Tuesday, October 28, 2008

Hang It Up!

I love this quilt! I made it several years ago, using an Alex Anderson design. There's not a shred of originality to it, but it was fun to make and put together, and I'm pleased with the blend of colors. The reason for the post however, is to show that I FINALLY was able to hang it where I want to, and to put in a plug for the Hang Ups Company. This is their No See Um hanger; the reason for the name should be clear. I like the way nothing shows but the quilt, but they do make a hanger with a visible wooden hook if that's the look you like. There's a bracket that fastens to the wall by adhesive or screws, and a slotted rod goes into the sleeve of the quilt and hooks onto the bracket through the fabric. The rod telescopes to various lengths. The hanger comes with clear instructions and a little level to make it easier to hang straight, and there's a demo video on the web site. A great product, made in the USA too.

Monday, October 27, 2008

Weekend Retreat

I spent the weekend at a retreat at a lake south of here. There was lots of chatter, food (both nutritious and not-so-nutritious), fabric shopping at all the nearby shops, and sewing. This area of north central Indiana is rich in fabric shops, including some small Amish ones that don't even have electric light. This made seeing fabric tricky on a gloomy fall day. There's beautiful new fabric out there, and even some of the older fabric is new to me, since I've been resisting shopping recently, and am trying to use my stash.

Extracted information »

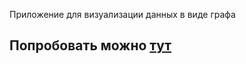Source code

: Приложение для визуализации данных в виде графа
 ## Попробовать можно [тут](https://rtuitlabgraph.web.app)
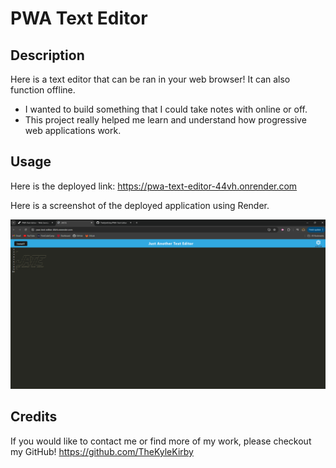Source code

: # PWA Text Editor
## Description

Here is a text editor that can be ran in your web browser! It can also function offline.
- I wanted to build something that I could take notes with online or off.
- This project really helped me learn and understand how progressive web applications work.

## Usage

Here is the deployed link: https://pwa-text-editor-44vh.onrender.com 

Here is a screenshot of the deployed application using Render.

![screenshot](screenshot/img.png)

## Credits

If you would like to contact me or find more of my work, please checkout my GitHub! https://github.com/TheKyleKirby 
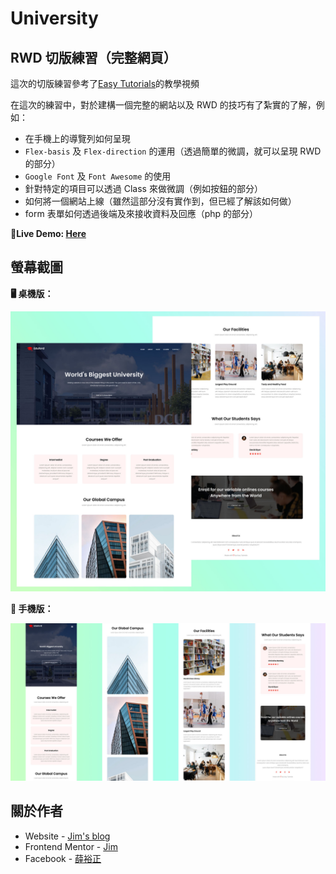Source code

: # University

## RWD 切版練習（完整網頁）

這次的切版練習參考了[Easy Tutorials](https://www.youtube.com/watch?v=oYRda7UtuhA)的教學視頻

在這次的練習中，對於建構一個完整的網站以及 RWD 的技巧有了紮實的了解，例如：

- 在手機上的導覽列如何呈現
- `Flex-basis` 及 `Flex-direction` 的運用（透過簡單的微調，就可以呈現 RWD 的部分）
- `Google Font` 及 `Font Awesome` 的使用
- 針對特定的項目可以透過 Class 來做微調（例如按鈕的部分）
- 如何將一個網站上線（雖然這部分沒有實作到，但已經了解該如何做）
- form 表單如何透過後端及來接收資料及回應（php 的部分）

**:avocado:Live Demo: [Here](https://jubeatt.github.io/University)**

## 螢幕截圖

**🖥 桌機版：**

![university-desktop](screen-shot/university-desktop.jpg)

**📱 手機版：**

![university-mobile](screen-shot/university-mobile.jpg)

## 關於作者

- Website - [Jim's blog](https://jubeatt.github.io/)
- Frontend Mentor - [Jim](https://www.frontendmentor.io/profile/jubeatt)
- Facebook - [薛裕正](https://www.facebook.com/profile.php?id=100003593580513)
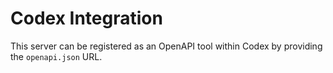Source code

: # Codex Integration

This server can be registered as an OpenAPI tool within Codex by providing the `openapi.json` URL.
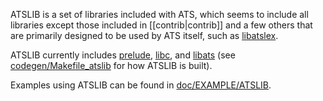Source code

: ATSLIB is a set of libraries included with ATS, which seems to include all libraries except those included in [[contrib|contrib]] and a few others that are primarily designed to be used by ATS itself, such as [libatslex](../../tree/master/libatslex).

ATSLIB currently includes [prelude](../../tree/master/prelude), [libc](../../tree/master/libc), and [libats](../../tree/master/libats) (see [codegen/Makefile_atslib](../../tree/master/codegen/Makefile_atslib) for how ATSLIB is built).

Examples using ATSLIB can be found in [doc/EXAMPLE/ATSLIB](../../tree/master/doc/EXAMPLE/ATSLIB).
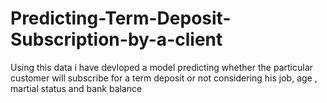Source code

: # Predicting-Term-Deposit-Subscription-by-a-client
Using this data i have devloped a model predicting whether the particular customer will subscribe for a term deposit or not considering his job, age , martial status  and bank balance
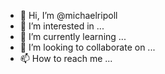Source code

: - 👋 Hi, I’m @michaelripoll
- 👀 I’m interested in ...
- 🌱 I’m currently learning ...
- 💞️ I’m looking to collaborate on ...
- 📫 How to reach me ...

<!---
michaelripoll/michaelripoll is a ✨ special ✨ repository because its `README.md` (this file) appears on your GitHub profile.
You can click the Preview link to take a look at your changes.
--->
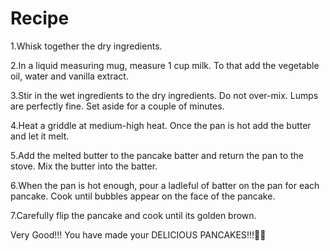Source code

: # Recipe
1.Whisk together the dry ingredients.

2.In a liquid measuring mug, measure 1 cup milk. To that add the vegetable oil, water and vanilla extract.

3.Stir in the wet ingredients to the dry ingredients. Do not over-mix. Lumps are perfectly fine. Set aside for a couple of minutes.

4.Heat a griddle at medium-high heat. Once the pan is hot add the butter and let it melt.

5.Add the melted butter to the pancake batter and return the pan to the stove. Mix the butter into the batter.

6.When the pan is hot enough, pour a ladleful of batter on the pan for each pancake. Cook until bubbles appear on the face of the pancake.

7.Carefully flip the pancake and cook until its golden brown.

Very Good!!! You have made your DELICIOUS PANCAKES!!!🤩🤗
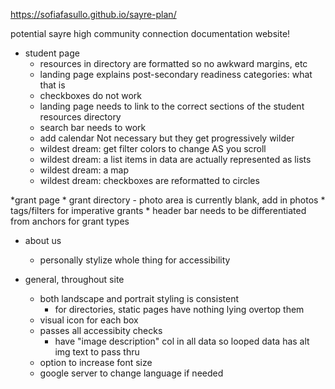 https://sofiafasullo.github.io/sayre-plan/



potential sayre high community connection documentation website!


* student page
    * resources in directory are formatted so no awkward margins, etc
    * landing page explains post-secondary readiness categories: what that is
    * checkboxes do not work
    * landing page needs to link to the correct sections of the student resources directory
    * search bar needs to work
    * add calendar
    Not necessary but they get progressively wilder
    * wildest dream: get filter colors to change AS you scroll
    * wildest dream: a list items in data are actually represented as lists
    * wildest dream: a map
    * wildest dream: checkboxes are reformatted to circles
    
*grant page
    * grant directory - photo area is currently blank, add in photos
    * tags/filters for imperative grants
    * header bar needs to be differentiated from anchors for grant types

* about us 
   * personally stylize whole thing for accessibility

* general, throughout site
    * both landscape and portrait styling is consistent
        * for directories, static pages have nothing lying overtop them
    * visual icon for each box
    * passes all accessibity checks
        * have "image description" col in all data so looped data has alt img text to pass thru
    * option to increase font size
    * google server to change language if needed



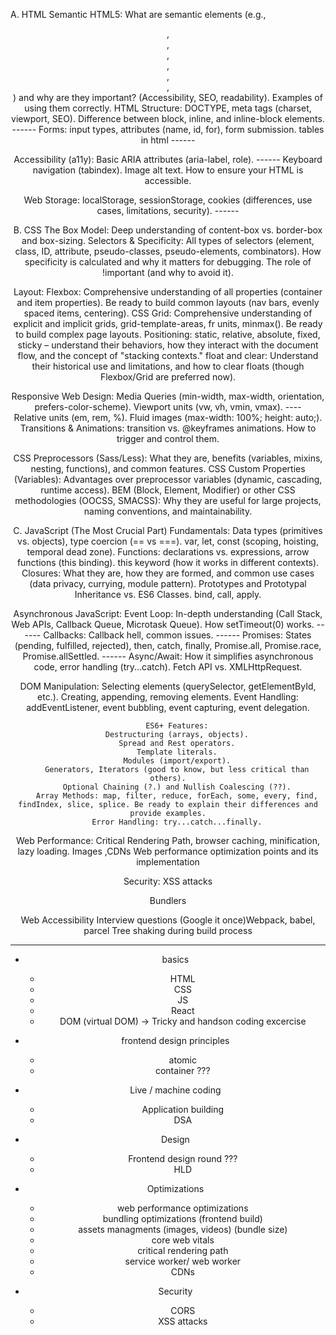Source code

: A. HTML
Semantic HTML5:
        What are semantic elements (e.g., <header>, <nav>, <main>, <article>, <section>, <footer>, <aside>) and why are they important? (Accessibility, SEO, readability).
        Examples of using them correctly.
        HTML Structure:
        DOCTYPE, meta tags (charset, viewport, SEO).
        Difference between block, inline, and inline-block elements.        ------
        Forms: input types, attributes (name, id, for), form submission.
        tables in html          ------

Accessibility (a11y):
    Basic ARIA attributes (aria-label, role).       ------
    Keyboard navigation (tabindex).
    Image alt text.
    How to ensure your HTML is accessible.

Web Storage: localStorage, sessionStorage, cookies (differences, use cases, limitations, security).     ------


B. CSS
The Box Model: Deep understanding of content-box vs. border-box and box-sizing.
Selectors & Specificity:
        All types of selectors (element, class, ID, attribute, pseudo-classes, pseudo-elements, combinators).
        How specificity is calculated and why it matters for debugging.
        The role of !important (and why to avoid it).

Layout:
        Flexbox: Comprehensive understanding of all properties (container and item properties). Be ready to build common layouts (nav bars, evenly spaced items, centering).
        CSS Grid: Comprehensive understanding of explicit and implicit grids, grid-template-areas, fr units, minmax(). Be ready to build complex page layouts.
        Positioning: static, relative, absolute, fixed, sticky – understand their behaviors, how they interact with the document flow, and the concept of "stacking contexts."
        float and clear: Understand their historical use and limitations, and how to clear floats (though Flexbox/Grid are preferred now).

Responsive Web Design:
        Media Queries (min-width, max-width, orientation, prefers-color-scheme).
        Viewport units (vw, vh, vmin, vmax).        ----    
        Relative units (em, rem, %).
        Fluid images (max-width: 100%; height: auto;).
        Transitions & Animations: transition vs. @keyframes animations. How to trigger and control them.

CSS Preprocessors (Sass/Less): What they are, benefits (variables, mixins, nesting, functions), and common features.
CSS Custom Properties (Variables): Advantages over preprocessor variables (dynamic, cascading, runtime access).
BEM (Block, Element, Modifier) or other CSS methodologies (OOCSS, SMACSS): Why they are useful for large projects, naming conventions, and maintainability.


C. JavaScript (The Most Crucial Part)
Fundamentals:
        Data types (primitives vs. objects), type coercion (== vs ===).
        var, let, const (scoping, hoisting, temporal dead zone).
        Functions: declarations vs. expressions, arrow functions (this binding).
        this keyword (how it works in different contexts).
        Closures: What they are, how they are formed, and common use cases (data privacy, currying, module pattern).
        Prototypes and Prototypal Inheritance vs. ES6 Classes.
        bind, call, apply.

Asynchronous JavaScript:
        Event Loop: In-depth understanding (Call Stack, Web APIs, Callback Queue, Microtask Queue). How setTimeout(0) works.    ------
        Callbacks: Callback hell, common issues.        ------
        Promises: States (pending, fulfilled, rejected), then, catch, finally, Promise.all, Promise.race, Promise.allSettled.       ------
        Async/Await: How it simplifies asynchronous code, error handling (try...catch).
        Fetch API vs. XMLHttpRequest.

DOM Manipulation:
        Selecting elements (querySelector, getElementById, etc.).
        Creating, appending, removing elements.
        Event Handling: addEventListener, event bubbling, event capturing, event delegation.

        ES6+ Features:
        Destructuring (arrays, objects).
        Spread and Rest operators.
        Template literals.
        Modules (import/export).
        Generators, Iterators (good to know, but less critical than others).
        Optional Chaining (?.) and Nullish Coalescing (??).
        Array Methods: map, filter, reduce, forEach, some, every, find, findIndex, slice, splice. Be ready to explain their differences and provide examples.
        Error Handling: try...catch...finally.


Web Performance: Critical Rendering Path, browser caching, minification, lazy loading.
                Images ,CDNs
    Web performance optimization points and its implementation


Security: XSS attacks 

Bundlers 

Web Accessibility Interview questions (Google it once)Webpack, babel, parcel
Tree shaking during build process

------------------------------------------------------------------------------------------------------------------------------


* basics 
    - HTML
    - CSS
    - JS 
    - React
    - DOM (virtual DOM)
-> Tricky and handson coding excercise 

* frontend design principles
    - atomic
    - container ??? 

* Live / machine coding 
    - Application building
    - DSA 

* Design 
    - Frontend design round ??? 
    - HLD 

* Optimizations 
    - web performance optimizations
    - bundling optimizations  (frontend build)
    - assets managments (images, videos) (bundle size)
    - core web vitals
    - critical rendering path
    - service worker/ web worker
    - CDNs

* Security
    - CORS
    - XSS attacks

Written task 1 »
In the quilting blog post, what is the name of the Hang Ups Company hanger used to hang the quilt?
Written task 2 »
Copy out the lines of the records from the line with "Here is a text" up to and including the line with "這次的切版練習參考了[Eas". Leave the pictures out.

Output 1 »
The No See Um hanger.

Output 2 »
Here is a text editor that can be ran in your web browser! It can also function offline.
- I wanted to build something that I could take notes with online or off.
- This project really helped me learn and understand how progressive web applications work.

## Usage

Here is the deployed link: https://pwa-text-editor-44vh.onrender.com 

Here is a screenshot of the deployed application using Render.

![screenshot](screenshot/img.png)

## Credits

If you would like to contact me or find more of my work, please checkout my GitHub! https://github.com/TheKyleKirby 
Source code

: # University

## RWD 切版練習（完整網頁）

這次的切版練習參考了[Easy Tutorials](https://www.youtube.com/watch?v=oYRda7UtuhA)的教學視頻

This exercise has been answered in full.